I am not experienced with php(i am new).
i am trying to use this code http://mach13.com/how-to-get-a-variable-name-as-a-string-in-php to find the name of a variable, but I keep getting:
Array to string conversion for the line :
$aDiffKeys = array_keys (array_diff_assoc ($aDefinedVars_0, $aDefinedVars));
and also i get "only variables should be passed by reference" when I use
var_name($a, get_defined_vars());
How can I make those messages disappear? Because the entire code is working(I get the desired output).
Here is the code
<?php
function var_name (&$iVar, &$aDefinedVars)
{
foreach ($aDefinedVars as $k=>$v)
$aDefinedVars_0[$k] = $v;
$iVarSave = $iVar;
$iVar =!$iVar;
$aDiffKeys = array_keys (array_diff_assoc ($aDefinedVars_0, $aDefinedVars));
$iVar = $iVarSave;
return $aDiffKeys[0];
}
$a=12;
echo var_name($a,get_defined_vars());
//ini_set('display_errors', '0');
?>
The Array to String conversion notice started in PHP v5.4.0. Since array_diff_assoc()
doesn't search recursively, it is notifying you that it found that one of the values in your array is also an array and it had to convert it to a string.
Here's an example on how to use array_diff_assoc()

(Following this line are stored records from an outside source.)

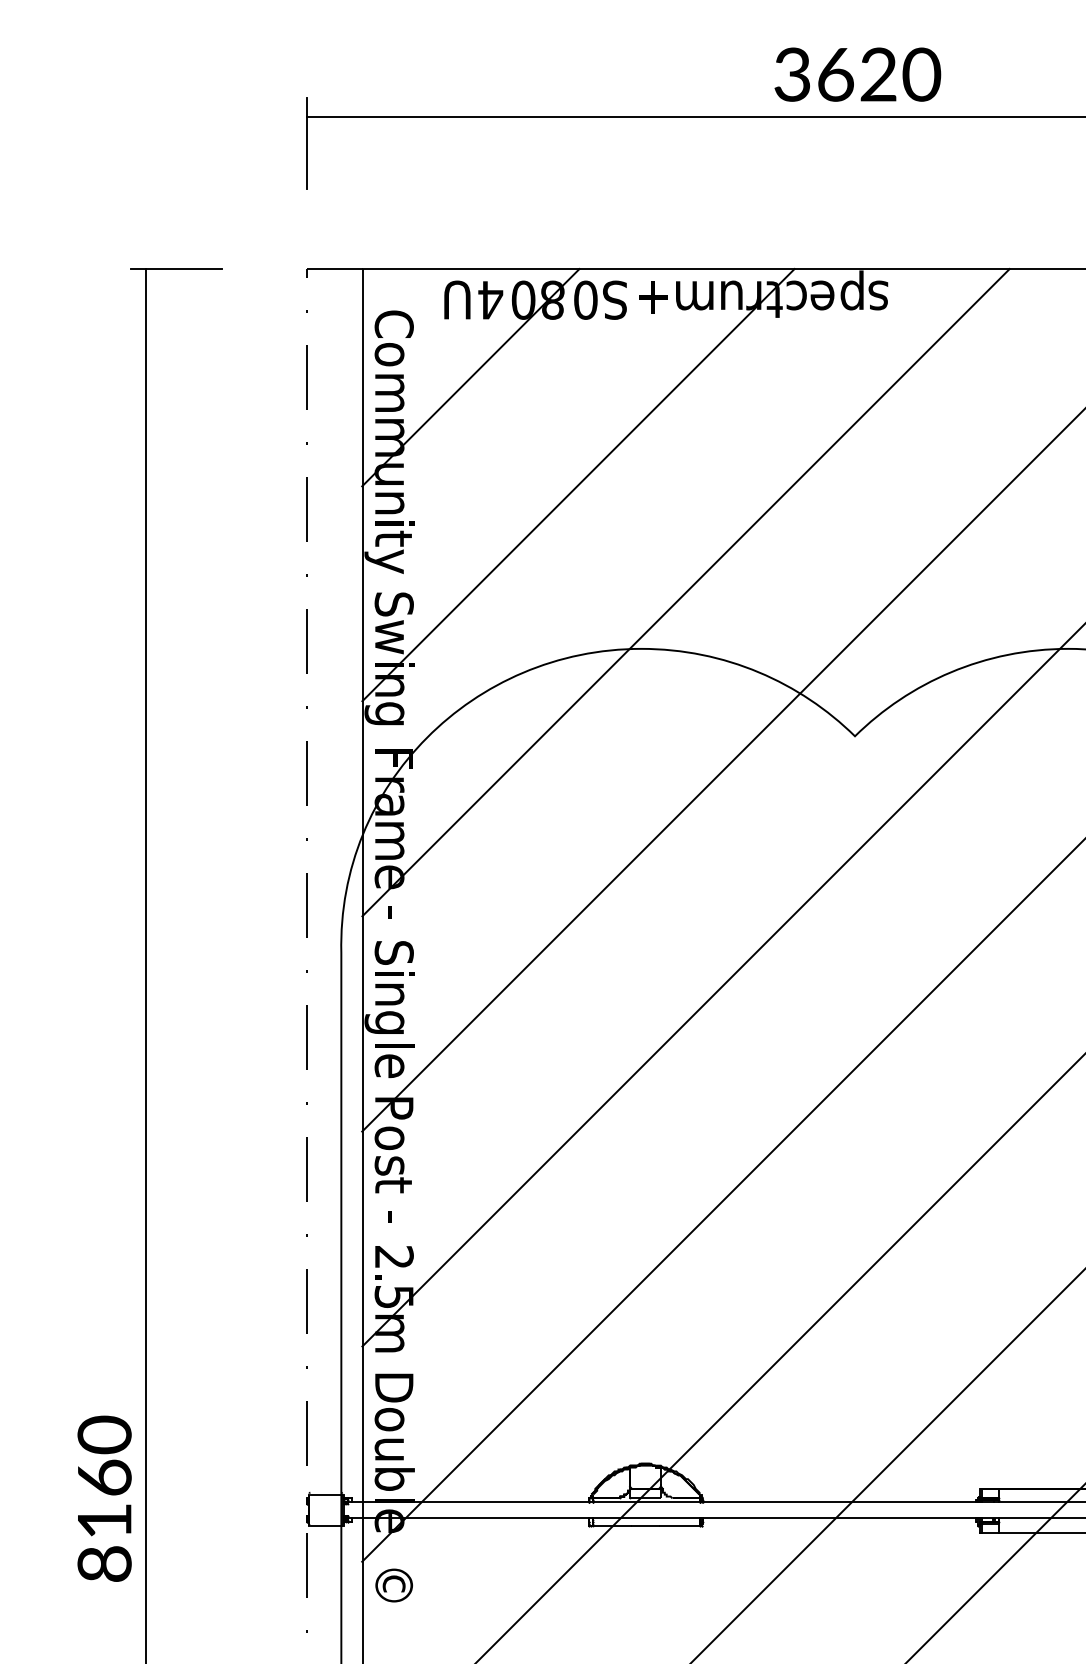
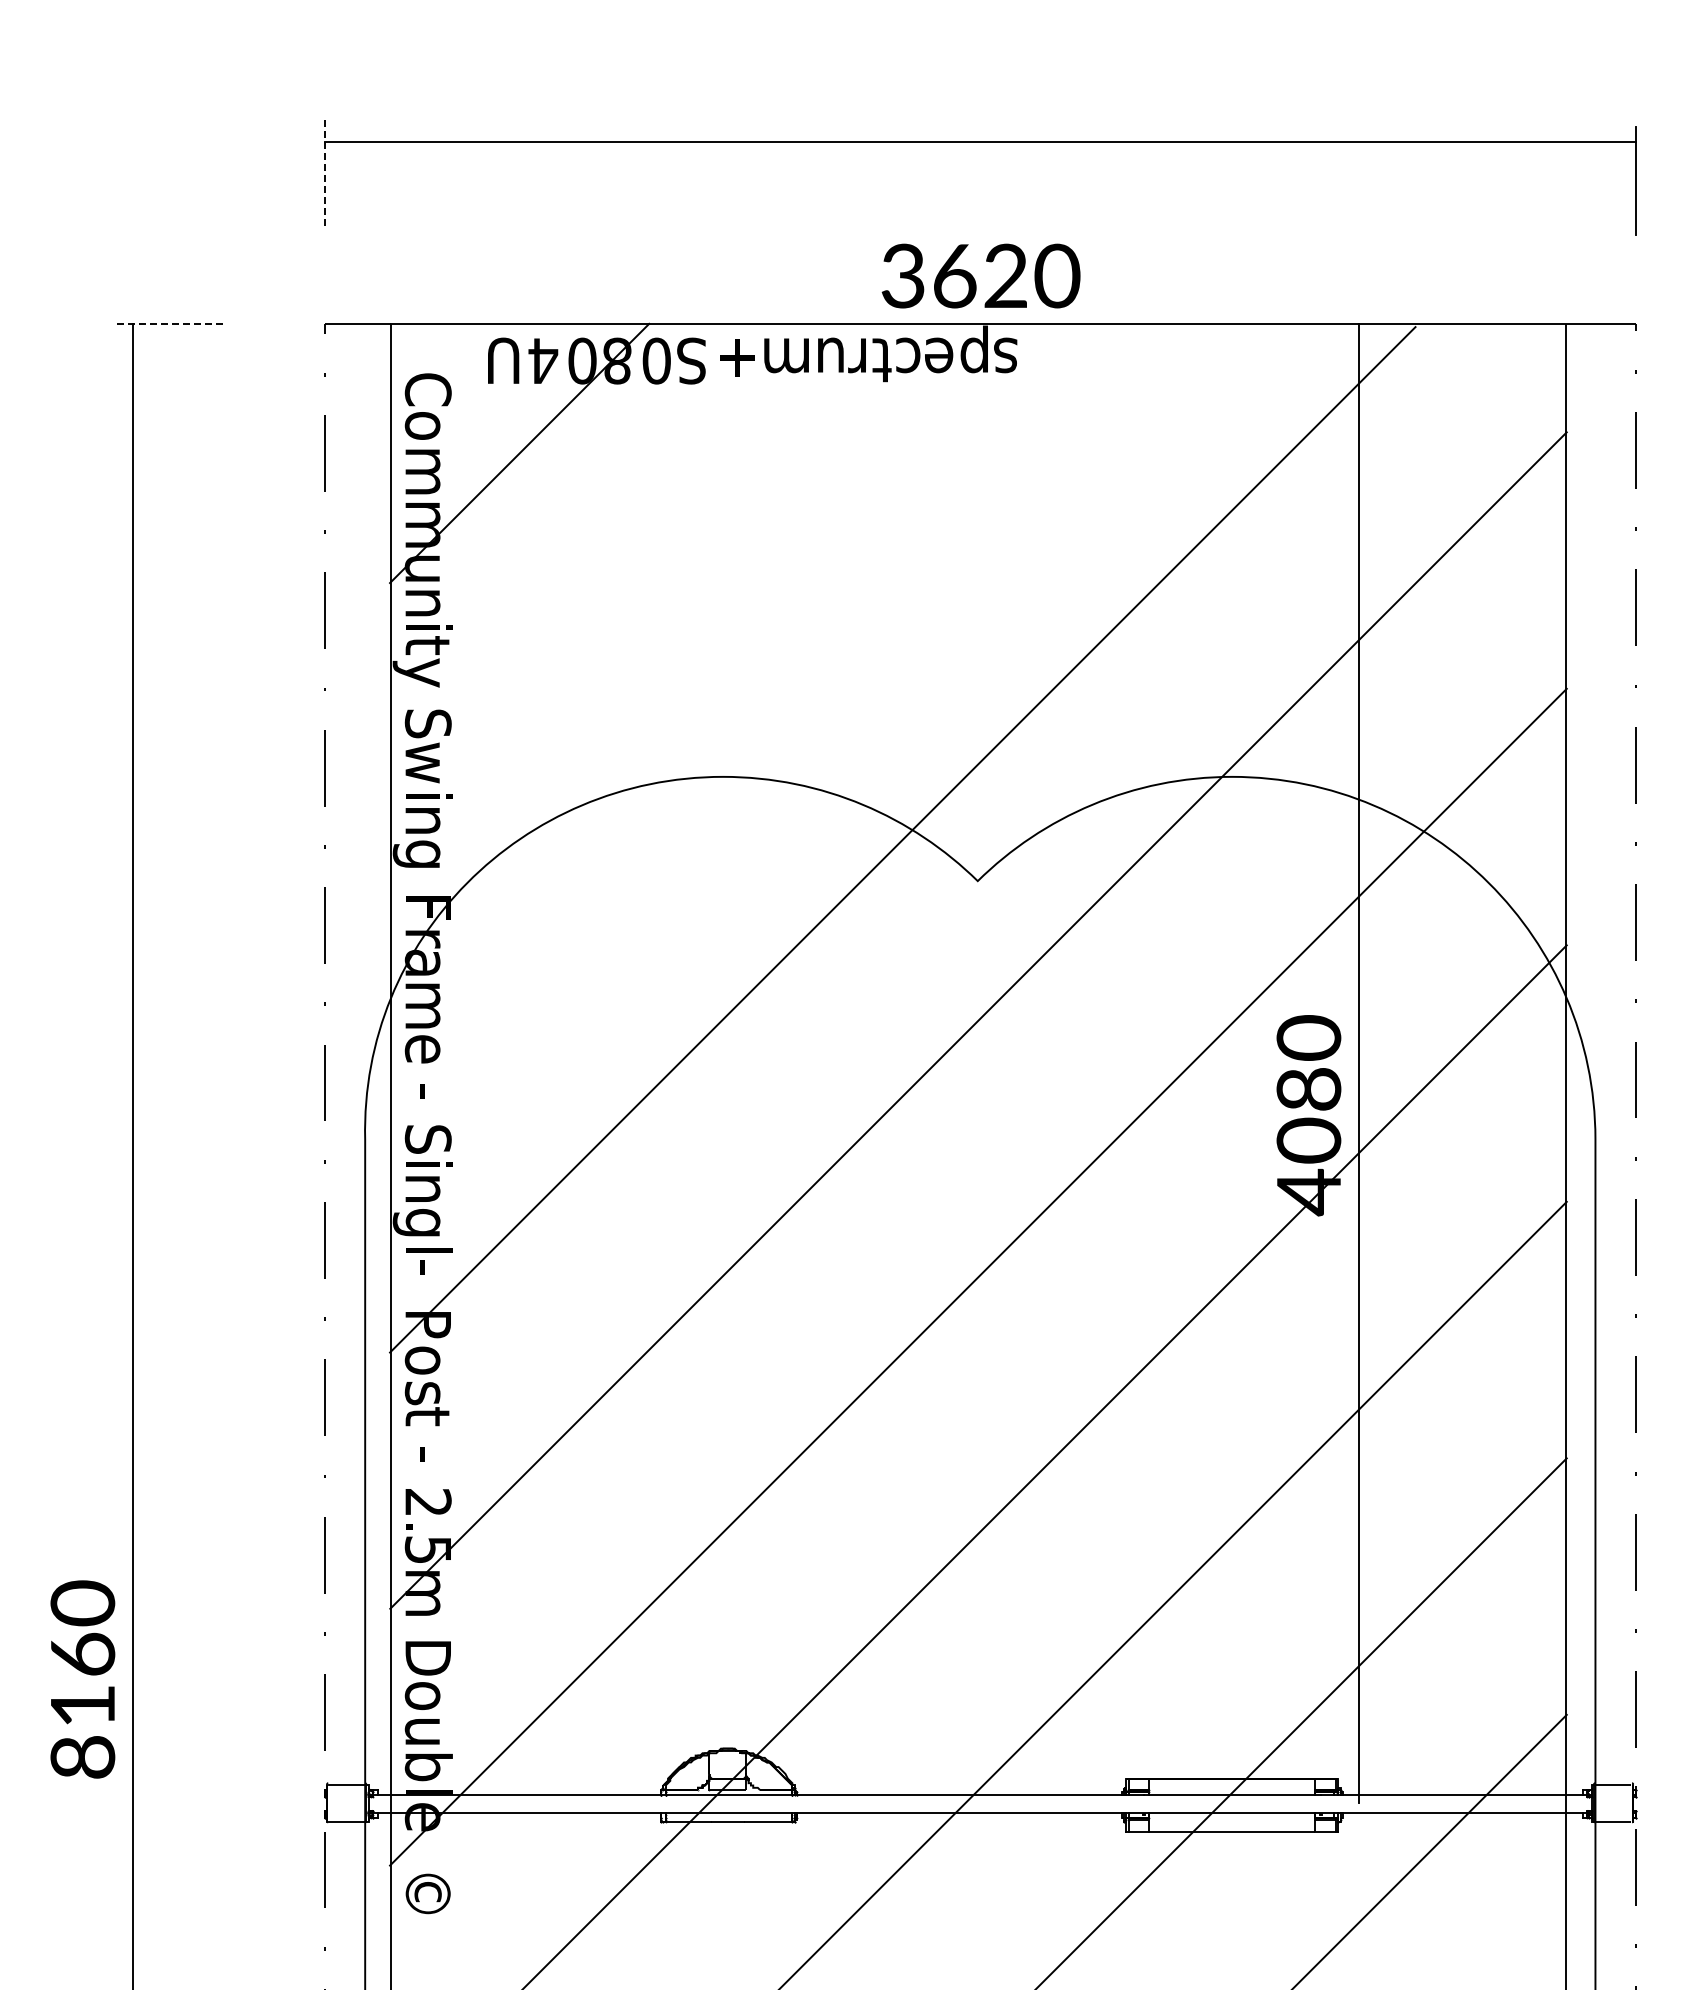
text: (857, 74) -> (980, 275), moved
line: (307, 143) -> (324, 174), solid -> dashed
line: (176, 268) -> (168, 323), solid -> dashed
line: (578, 485) -> (647, 581), removed
line: (686, 592) -> (776, 709), removed
text: (389, 1066) -> (422, 1274), e -> -
text: (104, 1498) -> (82, 1679), moved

for a multi-dimensional array... http://nl3.php.net/manual/en/function.array-diff-assoc.php#73972
Or perhaps switching out array_diff_assoc()
for array_diff_key()
would work for your purpose if you are only comparing the keys?
only variables should be passed by reference
You are passing the result of a function call as an argument. You aren't passing a variable.
$vars = get_defined_vars();
echo var_name($a,$vars);
Also, unless you're intentionally modifying one of the variables you shouldn't be passing it as a reference. That way any changes made are local to the function.